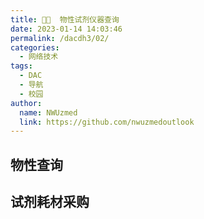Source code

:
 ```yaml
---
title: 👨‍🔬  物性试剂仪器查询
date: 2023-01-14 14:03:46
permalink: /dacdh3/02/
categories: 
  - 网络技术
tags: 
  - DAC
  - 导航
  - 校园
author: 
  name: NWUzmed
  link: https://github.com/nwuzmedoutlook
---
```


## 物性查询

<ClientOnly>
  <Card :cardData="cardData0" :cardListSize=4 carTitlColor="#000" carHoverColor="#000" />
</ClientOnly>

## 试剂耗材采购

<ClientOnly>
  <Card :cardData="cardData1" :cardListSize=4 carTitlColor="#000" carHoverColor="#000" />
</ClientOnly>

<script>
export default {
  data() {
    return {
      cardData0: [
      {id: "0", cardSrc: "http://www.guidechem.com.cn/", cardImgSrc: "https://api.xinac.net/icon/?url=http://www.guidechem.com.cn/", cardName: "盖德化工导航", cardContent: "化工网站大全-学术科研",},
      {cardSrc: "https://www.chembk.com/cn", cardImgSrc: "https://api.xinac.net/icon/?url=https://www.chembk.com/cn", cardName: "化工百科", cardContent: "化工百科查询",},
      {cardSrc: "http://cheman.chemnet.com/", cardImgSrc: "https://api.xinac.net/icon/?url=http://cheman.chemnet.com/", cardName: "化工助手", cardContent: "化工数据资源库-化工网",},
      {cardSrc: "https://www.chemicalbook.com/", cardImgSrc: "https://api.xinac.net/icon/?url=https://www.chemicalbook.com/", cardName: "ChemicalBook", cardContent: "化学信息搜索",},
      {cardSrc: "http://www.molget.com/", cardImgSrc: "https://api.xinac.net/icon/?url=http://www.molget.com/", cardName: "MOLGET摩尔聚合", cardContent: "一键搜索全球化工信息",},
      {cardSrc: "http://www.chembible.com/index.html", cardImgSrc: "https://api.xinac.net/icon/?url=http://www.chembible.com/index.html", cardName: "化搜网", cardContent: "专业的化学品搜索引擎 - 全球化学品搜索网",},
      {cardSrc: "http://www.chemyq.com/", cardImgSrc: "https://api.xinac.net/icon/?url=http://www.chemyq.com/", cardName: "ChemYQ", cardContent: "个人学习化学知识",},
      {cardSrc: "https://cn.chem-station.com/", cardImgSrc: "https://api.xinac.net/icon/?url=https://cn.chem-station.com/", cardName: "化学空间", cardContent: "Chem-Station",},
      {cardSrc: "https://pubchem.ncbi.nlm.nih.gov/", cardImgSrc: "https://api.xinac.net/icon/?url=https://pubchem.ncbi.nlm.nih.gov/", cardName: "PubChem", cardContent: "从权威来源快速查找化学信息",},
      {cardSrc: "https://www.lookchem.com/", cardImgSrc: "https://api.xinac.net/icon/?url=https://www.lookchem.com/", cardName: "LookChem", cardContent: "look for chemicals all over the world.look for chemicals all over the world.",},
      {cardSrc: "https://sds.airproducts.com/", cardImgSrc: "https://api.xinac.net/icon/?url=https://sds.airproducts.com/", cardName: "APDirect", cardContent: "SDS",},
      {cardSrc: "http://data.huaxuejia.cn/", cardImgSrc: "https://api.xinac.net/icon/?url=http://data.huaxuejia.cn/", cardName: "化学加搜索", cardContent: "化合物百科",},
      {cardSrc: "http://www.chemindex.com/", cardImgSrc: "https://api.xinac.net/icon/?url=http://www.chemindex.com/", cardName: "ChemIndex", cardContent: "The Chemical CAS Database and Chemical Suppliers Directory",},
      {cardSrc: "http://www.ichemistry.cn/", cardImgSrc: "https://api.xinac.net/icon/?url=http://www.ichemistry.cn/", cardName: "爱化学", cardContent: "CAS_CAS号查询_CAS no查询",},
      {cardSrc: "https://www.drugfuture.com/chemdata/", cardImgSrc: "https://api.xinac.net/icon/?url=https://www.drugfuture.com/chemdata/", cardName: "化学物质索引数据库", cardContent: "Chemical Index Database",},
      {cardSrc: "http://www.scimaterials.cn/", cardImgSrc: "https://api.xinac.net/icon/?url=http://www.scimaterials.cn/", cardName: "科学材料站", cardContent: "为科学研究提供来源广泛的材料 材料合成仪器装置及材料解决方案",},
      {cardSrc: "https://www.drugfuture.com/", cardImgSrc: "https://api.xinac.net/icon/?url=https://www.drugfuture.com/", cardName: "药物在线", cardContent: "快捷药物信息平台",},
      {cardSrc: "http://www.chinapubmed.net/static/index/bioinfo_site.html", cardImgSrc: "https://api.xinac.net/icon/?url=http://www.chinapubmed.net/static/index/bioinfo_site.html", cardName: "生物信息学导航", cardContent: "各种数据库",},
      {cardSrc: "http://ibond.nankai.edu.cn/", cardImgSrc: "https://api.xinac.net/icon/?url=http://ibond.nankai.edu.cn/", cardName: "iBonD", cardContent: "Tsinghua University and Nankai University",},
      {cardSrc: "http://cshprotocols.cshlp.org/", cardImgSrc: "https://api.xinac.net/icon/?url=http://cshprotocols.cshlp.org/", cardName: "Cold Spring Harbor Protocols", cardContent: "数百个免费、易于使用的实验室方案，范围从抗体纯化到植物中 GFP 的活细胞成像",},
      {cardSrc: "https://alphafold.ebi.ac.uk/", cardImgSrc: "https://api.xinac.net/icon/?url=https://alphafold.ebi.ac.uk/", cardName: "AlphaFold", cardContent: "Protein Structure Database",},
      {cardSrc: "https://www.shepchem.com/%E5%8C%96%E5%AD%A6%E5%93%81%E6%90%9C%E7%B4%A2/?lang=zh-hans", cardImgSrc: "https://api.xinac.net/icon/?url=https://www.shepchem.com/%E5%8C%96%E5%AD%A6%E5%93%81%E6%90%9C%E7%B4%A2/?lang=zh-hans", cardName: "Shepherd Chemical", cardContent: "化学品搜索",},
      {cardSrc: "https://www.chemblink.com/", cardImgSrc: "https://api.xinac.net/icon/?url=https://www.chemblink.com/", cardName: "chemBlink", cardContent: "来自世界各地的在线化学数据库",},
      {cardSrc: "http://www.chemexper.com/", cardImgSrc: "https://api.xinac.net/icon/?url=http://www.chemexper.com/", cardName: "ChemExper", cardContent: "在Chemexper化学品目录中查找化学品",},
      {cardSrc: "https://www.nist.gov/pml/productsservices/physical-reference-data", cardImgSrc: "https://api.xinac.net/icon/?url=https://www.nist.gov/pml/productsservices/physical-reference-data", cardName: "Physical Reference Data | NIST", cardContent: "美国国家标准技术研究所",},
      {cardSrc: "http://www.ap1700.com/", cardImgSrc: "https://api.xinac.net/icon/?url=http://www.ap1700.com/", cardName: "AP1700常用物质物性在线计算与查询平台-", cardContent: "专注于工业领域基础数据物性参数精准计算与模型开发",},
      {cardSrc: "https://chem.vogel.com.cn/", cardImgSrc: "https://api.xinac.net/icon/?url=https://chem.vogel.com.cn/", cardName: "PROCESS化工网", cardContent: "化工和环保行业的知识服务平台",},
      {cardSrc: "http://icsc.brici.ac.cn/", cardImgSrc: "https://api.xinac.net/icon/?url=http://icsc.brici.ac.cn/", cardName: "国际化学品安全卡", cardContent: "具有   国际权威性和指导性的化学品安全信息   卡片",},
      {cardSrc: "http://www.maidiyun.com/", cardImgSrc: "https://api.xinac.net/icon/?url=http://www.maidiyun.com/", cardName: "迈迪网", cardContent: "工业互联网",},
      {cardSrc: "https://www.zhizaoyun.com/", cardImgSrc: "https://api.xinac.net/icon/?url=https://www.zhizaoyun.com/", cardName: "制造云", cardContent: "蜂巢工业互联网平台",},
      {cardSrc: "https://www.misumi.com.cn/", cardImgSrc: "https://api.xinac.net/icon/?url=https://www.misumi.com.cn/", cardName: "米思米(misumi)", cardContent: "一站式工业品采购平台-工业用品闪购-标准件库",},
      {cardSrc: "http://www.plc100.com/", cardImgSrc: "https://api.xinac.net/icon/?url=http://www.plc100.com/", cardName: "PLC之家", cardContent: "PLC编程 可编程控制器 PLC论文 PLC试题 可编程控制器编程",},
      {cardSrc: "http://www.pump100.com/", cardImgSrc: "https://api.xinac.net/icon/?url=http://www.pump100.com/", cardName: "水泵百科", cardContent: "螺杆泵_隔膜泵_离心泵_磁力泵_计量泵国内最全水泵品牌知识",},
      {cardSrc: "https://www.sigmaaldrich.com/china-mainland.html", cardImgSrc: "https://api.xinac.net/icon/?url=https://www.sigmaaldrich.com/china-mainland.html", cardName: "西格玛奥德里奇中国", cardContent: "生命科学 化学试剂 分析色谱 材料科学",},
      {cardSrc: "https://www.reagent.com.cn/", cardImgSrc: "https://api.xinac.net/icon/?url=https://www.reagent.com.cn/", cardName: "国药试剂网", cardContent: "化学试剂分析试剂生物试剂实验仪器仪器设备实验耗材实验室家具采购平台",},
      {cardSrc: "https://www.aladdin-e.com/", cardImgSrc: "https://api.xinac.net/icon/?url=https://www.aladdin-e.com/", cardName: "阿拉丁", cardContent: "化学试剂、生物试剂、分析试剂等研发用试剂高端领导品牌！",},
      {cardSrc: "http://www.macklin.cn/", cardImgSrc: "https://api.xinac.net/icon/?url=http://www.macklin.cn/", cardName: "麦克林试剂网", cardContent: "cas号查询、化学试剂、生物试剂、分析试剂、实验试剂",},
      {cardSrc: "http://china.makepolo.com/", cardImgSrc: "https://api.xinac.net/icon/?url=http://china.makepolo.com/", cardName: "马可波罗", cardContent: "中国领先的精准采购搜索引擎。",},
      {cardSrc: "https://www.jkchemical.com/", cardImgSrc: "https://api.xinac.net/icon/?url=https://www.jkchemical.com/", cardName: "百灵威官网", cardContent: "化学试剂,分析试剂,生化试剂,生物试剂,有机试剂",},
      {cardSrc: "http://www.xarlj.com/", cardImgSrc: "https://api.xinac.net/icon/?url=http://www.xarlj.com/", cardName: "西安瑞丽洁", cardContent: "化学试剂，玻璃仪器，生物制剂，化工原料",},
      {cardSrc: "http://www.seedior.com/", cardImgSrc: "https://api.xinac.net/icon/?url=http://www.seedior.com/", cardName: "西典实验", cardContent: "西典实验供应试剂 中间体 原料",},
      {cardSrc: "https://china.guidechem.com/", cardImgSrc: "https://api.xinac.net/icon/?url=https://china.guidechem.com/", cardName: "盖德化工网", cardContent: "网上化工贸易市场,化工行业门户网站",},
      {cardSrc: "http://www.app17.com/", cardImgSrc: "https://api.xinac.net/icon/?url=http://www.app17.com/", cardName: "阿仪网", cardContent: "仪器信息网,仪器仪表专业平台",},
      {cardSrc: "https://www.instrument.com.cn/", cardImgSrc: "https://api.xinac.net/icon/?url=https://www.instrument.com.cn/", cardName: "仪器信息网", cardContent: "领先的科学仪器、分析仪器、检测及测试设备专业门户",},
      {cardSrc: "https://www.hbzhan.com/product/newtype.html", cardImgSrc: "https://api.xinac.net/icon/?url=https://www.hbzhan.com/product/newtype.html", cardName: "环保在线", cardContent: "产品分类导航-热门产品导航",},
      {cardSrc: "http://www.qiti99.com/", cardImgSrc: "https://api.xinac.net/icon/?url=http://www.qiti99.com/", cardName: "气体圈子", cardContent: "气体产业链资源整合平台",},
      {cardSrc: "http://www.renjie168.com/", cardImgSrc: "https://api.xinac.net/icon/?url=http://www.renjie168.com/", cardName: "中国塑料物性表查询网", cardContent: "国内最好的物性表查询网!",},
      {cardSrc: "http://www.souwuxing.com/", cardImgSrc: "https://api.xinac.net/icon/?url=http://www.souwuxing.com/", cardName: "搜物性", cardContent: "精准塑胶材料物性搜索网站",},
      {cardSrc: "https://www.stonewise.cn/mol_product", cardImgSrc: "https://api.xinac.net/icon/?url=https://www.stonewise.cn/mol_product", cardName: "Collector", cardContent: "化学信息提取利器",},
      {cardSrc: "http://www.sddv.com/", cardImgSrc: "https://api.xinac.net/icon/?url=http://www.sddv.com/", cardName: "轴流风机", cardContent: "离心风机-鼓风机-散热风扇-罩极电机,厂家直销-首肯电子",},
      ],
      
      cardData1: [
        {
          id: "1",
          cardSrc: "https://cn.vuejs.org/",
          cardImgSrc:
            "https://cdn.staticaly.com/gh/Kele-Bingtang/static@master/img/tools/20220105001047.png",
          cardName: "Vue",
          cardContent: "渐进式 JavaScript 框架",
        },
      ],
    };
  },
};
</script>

________________

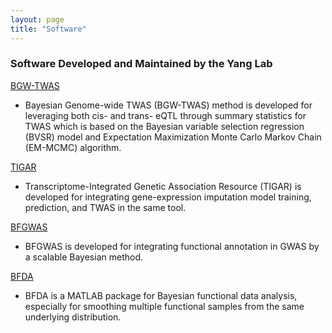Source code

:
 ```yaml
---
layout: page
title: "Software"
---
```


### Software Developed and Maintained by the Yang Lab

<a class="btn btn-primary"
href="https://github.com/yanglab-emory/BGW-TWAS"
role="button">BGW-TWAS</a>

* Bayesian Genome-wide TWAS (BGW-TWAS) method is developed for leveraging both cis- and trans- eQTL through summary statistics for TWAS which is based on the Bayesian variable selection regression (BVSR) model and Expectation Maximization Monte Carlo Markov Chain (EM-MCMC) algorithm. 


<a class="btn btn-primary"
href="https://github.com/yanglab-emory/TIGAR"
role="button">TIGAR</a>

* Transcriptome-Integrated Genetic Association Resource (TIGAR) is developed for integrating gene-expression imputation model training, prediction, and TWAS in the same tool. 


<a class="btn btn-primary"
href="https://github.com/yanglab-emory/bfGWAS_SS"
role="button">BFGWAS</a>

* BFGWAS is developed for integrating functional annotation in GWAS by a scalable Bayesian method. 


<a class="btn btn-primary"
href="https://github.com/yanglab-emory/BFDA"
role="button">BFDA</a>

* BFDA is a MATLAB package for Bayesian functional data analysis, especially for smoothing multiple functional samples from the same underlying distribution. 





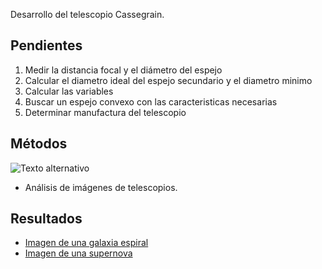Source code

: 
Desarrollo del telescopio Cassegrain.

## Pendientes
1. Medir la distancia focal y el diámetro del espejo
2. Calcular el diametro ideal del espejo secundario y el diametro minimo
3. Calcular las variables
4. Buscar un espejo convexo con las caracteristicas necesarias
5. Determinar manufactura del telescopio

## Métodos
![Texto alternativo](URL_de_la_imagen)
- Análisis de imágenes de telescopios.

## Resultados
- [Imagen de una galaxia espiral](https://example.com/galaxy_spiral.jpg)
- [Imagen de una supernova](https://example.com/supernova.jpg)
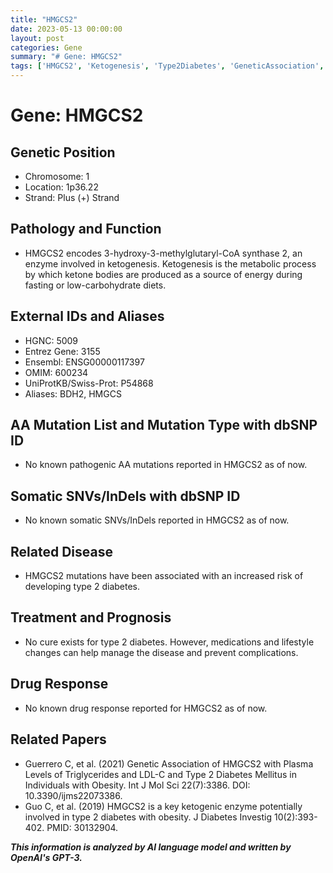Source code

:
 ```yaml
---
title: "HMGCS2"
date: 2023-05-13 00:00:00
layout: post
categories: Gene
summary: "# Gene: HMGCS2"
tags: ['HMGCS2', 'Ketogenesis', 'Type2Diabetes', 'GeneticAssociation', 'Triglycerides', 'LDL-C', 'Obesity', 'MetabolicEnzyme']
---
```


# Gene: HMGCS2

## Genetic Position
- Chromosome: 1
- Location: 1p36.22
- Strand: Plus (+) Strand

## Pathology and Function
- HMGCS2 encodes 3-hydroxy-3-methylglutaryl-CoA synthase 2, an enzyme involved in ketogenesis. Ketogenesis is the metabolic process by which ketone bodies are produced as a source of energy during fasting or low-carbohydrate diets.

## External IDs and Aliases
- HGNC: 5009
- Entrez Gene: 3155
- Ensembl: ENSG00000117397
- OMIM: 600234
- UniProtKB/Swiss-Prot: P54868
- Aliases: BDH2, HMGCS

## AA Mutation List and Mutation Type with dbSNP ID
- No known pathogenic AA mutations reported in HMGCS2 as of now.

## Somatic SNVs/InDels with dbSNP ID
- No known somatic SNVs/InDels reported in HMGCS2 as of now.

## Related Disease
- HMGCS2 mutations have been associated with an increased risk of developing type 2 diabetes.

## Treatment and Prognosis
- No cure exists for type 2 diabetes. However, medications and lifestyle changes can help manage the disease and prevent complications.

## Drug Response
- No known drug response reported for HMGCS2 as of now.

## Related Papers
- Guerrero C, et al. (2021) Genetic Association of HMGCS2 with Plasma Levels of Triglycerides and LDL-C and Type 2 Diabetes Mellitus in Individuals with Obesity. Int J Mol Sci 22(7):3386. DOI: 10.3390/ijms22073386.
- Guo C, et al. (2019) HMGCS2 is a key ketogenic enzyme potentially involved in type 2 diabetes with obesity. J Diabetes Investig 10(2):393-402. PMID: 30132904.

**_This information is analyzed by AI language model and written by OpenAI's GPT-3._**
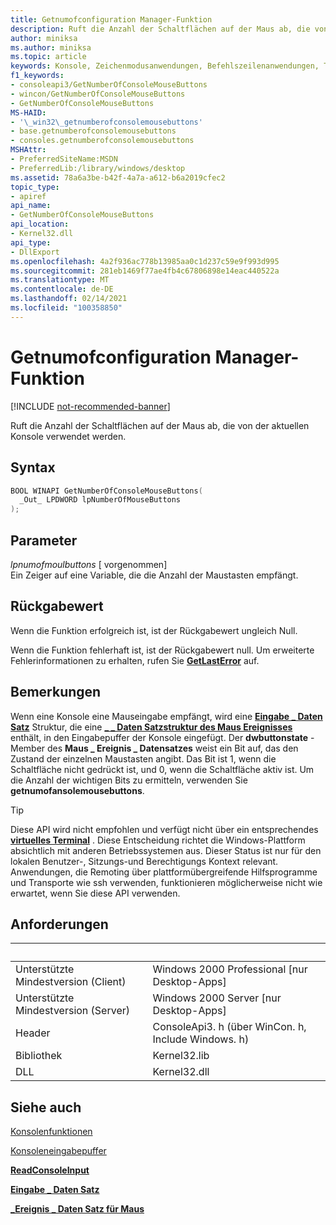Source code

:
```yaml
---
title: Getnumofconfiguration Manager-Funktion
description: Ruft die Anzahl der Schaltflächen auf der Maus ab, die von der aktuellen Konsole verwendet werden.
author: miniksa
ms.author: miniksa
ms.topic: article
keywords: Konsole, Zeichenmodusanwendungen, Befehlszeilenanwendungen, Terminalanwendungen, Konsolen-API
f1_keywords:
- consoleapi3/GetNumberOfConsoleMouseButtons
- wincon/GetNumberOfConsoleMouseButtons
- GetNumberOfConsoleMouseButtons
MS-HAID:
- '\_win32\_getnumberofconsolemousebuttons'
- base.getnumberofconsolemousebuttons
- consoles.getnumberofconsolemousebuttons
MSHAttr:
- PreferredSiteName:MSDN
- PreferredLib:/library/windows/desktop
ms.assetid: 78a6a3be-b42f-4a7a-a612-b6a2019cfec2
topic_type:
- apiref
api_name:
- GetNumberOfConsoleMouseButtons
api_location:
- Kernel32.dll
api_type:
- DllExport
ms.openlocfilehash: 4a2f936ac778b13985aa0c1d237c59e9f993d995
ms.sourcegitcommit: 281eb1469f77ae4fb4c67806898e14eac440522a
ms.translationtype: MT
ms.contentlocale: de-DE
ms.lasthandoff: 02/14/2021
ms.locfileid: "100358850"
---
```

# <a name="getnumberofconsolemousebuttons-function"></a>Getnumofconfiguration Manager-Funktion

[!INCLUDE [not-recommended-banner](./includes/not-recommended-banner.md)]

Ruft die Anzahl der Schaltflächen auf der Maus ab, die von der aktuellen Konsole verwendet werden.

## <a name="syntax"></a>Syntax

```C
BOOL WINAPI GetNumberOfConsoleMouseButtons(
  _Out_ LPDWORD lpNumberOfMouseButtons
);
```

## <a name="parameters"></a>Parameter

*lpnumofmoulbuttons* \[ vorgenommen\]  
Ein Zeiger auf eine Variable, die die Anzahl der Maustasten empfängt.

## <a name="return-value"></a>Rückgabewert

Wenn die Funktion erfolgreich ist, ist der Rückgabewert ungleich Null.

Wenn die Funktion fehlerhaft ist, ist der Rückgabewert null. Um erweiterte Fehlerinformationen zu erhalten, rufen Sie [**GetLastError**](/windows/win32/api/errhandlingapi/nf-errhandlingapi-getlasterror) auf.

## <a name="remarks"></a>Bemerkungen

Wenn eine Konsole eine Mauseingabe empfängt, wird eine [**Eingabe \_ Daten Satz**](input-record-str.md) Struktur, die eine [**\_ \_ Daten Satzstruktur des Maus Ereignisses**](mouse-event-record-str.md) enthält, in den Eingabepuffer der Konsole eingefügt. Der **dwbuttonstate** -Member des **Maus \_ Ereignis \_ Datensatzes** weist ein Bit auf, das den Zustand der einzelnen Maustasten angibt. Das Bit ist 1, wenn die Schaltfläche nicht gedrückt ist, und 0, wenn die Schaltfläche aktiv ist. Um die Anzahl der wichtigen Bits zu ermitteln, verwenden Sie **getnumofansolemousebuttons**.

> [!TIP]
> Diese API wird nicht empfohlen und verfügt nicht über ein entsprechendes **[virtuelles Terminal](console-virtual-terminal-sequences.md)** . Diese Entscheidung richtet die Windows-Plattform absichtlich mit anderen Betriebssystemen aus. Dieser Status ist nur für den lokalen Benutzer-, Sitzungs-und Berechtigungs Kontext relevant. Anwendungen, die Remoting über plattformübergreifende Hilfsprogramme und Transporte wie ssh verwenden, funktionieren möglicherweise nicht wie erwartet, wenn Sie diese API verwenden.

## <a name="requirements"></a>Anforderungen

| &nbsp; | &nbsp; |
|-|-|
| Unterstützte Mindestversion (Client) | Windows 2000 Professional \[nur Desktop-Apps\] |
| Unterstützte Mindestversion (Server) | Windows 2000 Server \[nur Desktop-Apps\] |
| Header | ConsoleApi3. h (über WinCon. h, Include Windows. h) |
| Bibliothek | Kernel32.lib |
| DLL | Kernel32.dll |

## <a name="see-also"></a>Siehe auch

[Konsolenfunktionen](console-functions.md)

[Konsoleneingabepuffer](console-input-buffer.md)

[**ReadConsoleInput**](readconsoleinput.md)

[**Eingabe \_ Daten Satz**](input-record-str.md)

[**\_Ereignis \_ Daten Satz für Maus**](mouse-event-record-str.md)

________________

Task to carry out
Among the lines above, show every one that contains the string "Database".

Task response
      {cardSrc: "http://www.chemindex.com/", cardImgSrc: "https://api.xinac.net/icon/?url=http://www.chemindex.com/", cardName: "ChemIndex", cardContent: "The Chemical CAS Database and Chemical Suppliers Directory",},
      {cardSrc: "https://www.drugfuture.com/chemdata/", cardImgSrc: "https://api.xinac.net/icon/?url=https://www.drugfuture.com/chemdata/", cardName: "化学物质索引数据库", cardContent: "Chemical Index Database",},
      {cardSrc: "https://alphafold.ebi.ac.uk/", cardImgSrc: "https://api.xinac.net/icon/?url=https://alphafold.ebi.ac.uk/", cardName: "AlphaFold", cardContent: "Protein Structure Database",},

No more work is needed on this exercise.